平 尾京都府としては持ち直してきたという話だけど、伏見工としては部員数に大きな変化はないんだろう?
高 崎ずっと変わらず、80〜90人ぐらいをキープしている。少子化の影響で全体の生徒数が減っているので、割合的には増えていることになるよね。
平 尾それだけの大所帯になると、たとえばレギュラーになれずにラグビーから離れてしまう生徒とか、問題行動を起こす生徒とかもいるわけでしょう。高崎の場合、そういう生徒に対する指導もあって、同じラグビーに携わっていても僕とはまったく違う苦労があるよね。
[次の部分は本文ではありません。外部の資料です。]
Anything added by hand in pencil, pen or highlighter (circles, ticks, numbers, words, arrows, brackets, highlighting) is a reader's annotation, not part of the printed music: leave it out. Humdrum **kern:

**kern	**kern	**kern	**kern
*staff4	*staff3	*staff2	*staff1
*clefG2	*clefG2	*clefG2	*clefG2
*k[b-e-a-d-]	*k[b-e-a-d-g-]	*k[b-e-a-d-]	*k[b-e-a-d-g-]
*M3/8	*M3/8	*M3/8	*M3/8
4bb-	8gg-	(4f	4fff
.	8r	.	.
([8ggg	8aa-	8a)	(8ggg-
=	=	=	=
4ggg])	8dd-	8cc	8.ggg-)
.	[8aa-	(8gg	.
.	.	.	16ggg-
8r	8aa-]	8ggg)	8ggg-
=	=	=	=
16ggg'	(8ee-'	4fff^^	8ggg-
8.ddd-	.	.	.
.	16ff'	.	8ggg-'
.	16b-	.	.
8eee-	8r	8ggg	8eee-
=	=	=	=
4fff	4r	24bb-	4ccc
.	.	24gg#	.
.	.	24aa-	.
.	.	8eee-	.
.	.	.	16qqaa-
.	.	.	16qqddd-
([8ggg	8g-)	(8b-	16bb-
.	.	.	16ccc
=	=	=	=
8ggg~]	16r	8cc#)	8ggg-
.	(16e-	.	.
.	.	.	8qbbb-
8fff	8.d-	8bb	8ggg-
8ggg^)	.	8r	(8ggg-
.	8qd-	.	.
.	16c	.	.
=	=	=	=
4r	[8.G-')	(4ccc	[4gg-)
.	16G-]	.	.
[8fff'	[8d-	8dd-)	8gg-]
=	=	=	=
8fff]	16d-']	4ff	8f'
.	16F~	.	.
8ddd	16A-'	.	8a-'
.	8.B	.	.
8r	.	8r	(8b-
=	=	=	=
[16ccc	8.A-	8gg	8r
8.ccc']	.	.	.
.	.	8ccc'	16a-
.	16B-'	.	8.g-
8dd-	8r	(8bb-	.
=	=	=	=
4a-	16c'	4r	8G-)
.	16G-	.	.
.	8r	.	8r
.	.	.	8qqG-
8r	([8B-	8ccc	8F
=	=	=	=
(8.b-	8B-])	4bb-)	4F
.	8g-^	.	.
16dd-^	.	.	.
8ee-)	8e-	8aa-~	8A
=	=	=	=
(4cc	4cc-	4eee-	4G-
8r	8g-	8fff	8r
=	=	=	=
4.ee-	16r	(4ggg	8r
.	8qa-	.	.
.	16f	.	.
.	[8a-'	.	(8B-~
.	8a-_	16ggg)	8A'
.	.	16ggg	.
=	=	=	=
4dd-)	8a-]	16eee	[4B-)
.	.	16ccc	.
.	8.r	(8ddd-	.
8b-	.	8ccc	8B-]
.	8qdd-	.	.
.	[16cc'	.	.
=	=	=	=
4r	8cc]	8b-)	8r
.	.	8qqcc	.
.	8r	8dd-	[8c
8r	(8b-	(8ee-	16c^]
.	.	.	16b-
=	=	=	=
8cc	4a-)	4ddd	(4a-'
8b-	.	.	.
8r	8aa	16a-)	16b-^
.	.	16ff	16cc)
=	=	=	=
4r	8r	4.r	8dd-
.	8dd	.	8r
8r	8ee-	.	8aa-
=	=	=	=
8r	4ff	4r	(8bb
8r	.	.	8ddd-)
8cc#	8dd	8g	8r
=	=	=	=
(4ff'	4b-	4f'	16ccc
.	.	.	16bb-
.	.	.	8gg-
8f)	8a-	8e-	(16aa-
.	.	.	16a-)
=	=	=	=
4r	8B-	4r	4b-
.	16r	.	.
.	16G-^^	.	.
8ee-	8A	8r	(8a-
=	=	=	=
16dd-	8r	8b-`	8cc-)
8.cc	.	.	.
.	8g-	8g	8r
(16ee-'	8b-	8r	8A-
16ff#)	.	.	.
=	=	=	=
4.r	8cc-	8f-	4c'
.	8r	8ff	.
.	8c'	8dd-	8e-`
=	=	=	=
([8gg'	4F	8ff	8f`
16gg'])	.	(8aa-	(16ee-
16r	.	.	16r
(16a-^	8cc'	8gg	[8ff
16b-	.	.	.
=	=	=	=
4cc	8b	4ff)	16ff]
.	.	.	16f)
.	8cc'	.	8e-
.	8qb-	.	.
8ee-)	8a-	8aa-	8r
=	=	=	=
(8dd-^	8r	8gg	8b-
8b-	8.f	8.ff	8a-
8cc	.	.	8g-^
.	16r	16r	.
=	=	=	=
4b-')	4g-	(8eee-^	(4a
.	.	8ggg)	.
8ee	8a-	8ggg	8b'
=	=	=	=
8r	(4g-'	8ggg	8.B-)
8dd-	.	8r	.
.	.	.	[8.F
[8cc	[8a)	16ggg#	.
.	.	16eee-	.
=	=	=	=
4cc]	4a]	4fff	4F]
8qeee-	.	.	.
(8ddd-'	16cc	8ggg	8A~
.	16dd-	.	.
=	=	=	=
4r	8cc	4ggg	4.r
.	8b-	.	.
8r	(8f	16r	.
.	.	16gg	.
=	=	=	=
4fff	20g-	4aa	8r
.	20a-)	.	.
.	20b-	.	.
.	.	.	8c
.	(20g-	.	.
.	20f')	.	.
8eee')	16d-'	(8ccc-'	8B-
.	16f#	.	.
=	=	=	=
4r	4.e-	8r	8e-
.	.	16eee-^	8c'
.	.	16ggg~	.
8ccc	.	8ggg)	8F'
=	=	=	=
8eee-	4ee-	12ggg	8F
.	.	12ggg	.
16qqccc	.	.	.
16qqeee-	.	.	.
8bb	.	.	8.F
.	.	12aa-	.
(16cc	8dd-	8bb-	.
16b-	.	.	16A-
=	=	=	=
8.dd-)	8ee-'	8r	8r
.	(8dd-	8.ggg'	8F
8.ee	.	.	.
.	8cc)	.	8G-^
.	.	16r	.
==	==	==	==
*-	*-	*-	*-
高 崎そうだね。僕の場合、ラグビーの指導者ではなくて、教育者であるという位置づけが自分の中にあるので、指導で重点を置いているのはその部分。レギュラーになれずにラグビーから逃げていく生徒を、どうやってラグビーにもどしてやるか。あるいは、やる気を失ってしまった生徒に、どうやってやる気を持たせるか。常に生徒を見つめて、「今、やる気を失っているな」「メンバーから外されて落ち込んでいるな」と様子をうかがっていくことから指導がスタートする。プレーに関する指導はむしろ少なくて、ヒントを与える程度だね。
平 尾僕らの時代は、山口(良治)先生に海外チームのビデオなんかを見せてもらって「わー、すごいな」と言っていたけど、今はCS放送などでいくらでも海外のゲームが見られる。インターネットや雑誌などから得られる情報もたくさんあるし、高校生でもラグビーに関する最先端の情報を持っている。うまくなりたいと思えばそういった情報を入手することもできるわけだから、高校生レベルではスキルの枝葉的なことよりも、本気になってラグビーに取り組むということを指導していく時代なんだろうね。
高 崎そうだね。山口先生から声をかけてもらって伏見にコーチとして戻ったばかりのころは気負いがあって、「こんなコトもできる」「こんなことを知っている」というように自分が持っているスキルをすべて出して生徒たちに教えようとしてきたけど、それは押しつけであって、自己満足でしかなかった。ヒントを与えれば、あとは生徒たちが考えてやっていくんだよね。